Bernstein now separates benchmarking into two buckets:

modeling harnesses that help us reason about orchestration behavior; and
verified evaluation artifacts that are safe to publish as benchmark claims.

That distinction matters. A task-DAG simulator can be useful and still be the wrong thing to put behind a public leaderboard headline.

What counts as a public benchmark for Bernstein¶

For public claims, the bar is now explicit:

the run must come from benchmarks/swe_bench/run.py eval
the saved summaries must be marked verified=true
the artifact must record dataset, sample size, run time, commit SHA, and scenario metadata
v1 public scope is Bernstein vs real single-agent baselines on SWE-Bench Lite

If an artifact is mock, legacy, or missing provenance, Bernstein treats it as preview data only. The docs page renders methodology and publication status instead of a winner table.

What the modeling harnesses are still good for¶

benchmarks/run_benchmark.py is still valuable. It helps answer questions like:

how much parallelism is available in a task DAG?
when does coordination overhead erase the benefit of more agents?
which workloads look like good candidates for model mixing?

Those are useful engineering questions.
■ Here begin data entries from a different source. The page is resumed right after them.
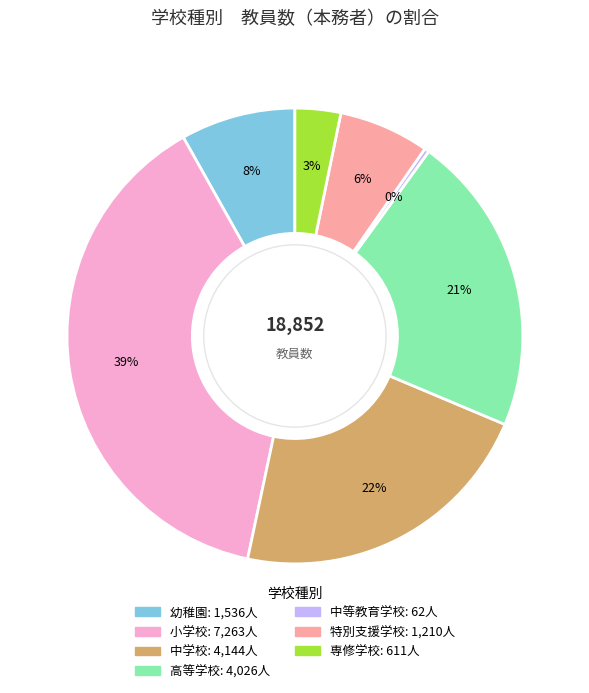

How many slices are in this pie chart?

7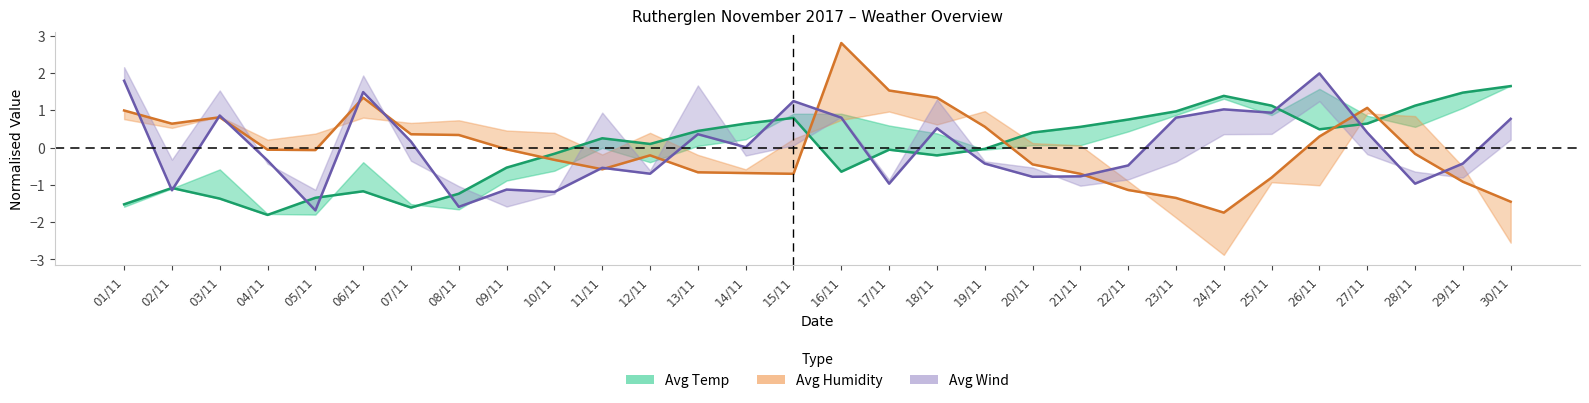

True or false: Avg Wind has more than 2 points higher than both neighbors.

True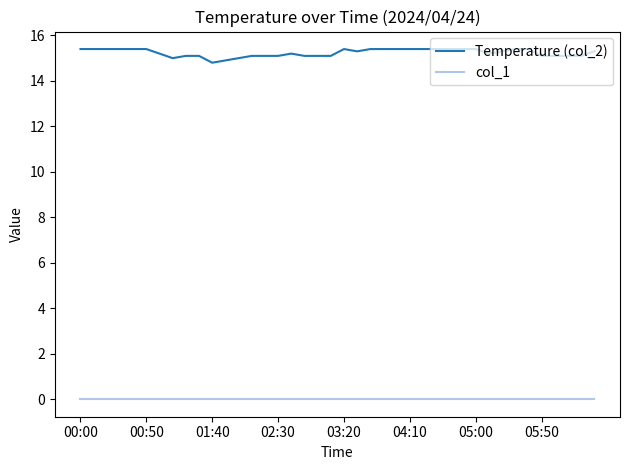

Which series has the largest total across all categories?

Temperature (col_2)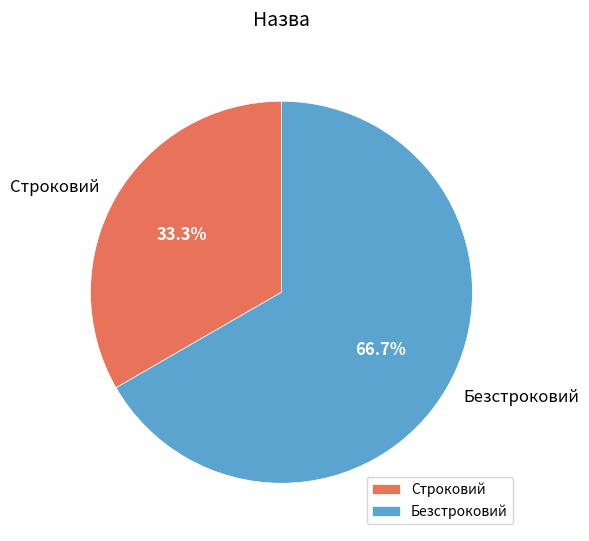

Rank the categories by value from highest to lowest.

Безстроковий, Строковий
They are just not the same as a verified public benchmark.

Why the public scope is narrow¶

Bernstein is starting with one defensible publication track:

solo-sonnet
solo-opus
bernstein-sonnet
bernstein-mixed

All on SWE-Bench Lite, all under one Bernstein-owned harness.

Cross-framework numeric benchmark rows are out of scope until Bernstein can reproduce the other frameworks under a documented, owned harness.

Reproducing the real path¶

# Modeling harnesses (preview only)
uv run python benchmarks/run_benchmark.py
uv run python benchmarks/run_benchmark.py --issues-file benchmarks/issues.json

# Verified evaluation harness for public benchmark publication
uv run python benchmarks/swe_bench/run.py eval \
    --scenarios solo-sonnet solo-opus bernstein-sonnet bernstein-mixed \
    --limit 50

# Generate public-safe markdown and docs outputs
uv run python benchmarks/swe_bench/run.py report
uv run python scripts/generate_benchmark_docs.py

The immediate consequence is simple: fewer flashy claims, more provenance. That is the right trade for a tool that is trying to earn trust from engineering teams.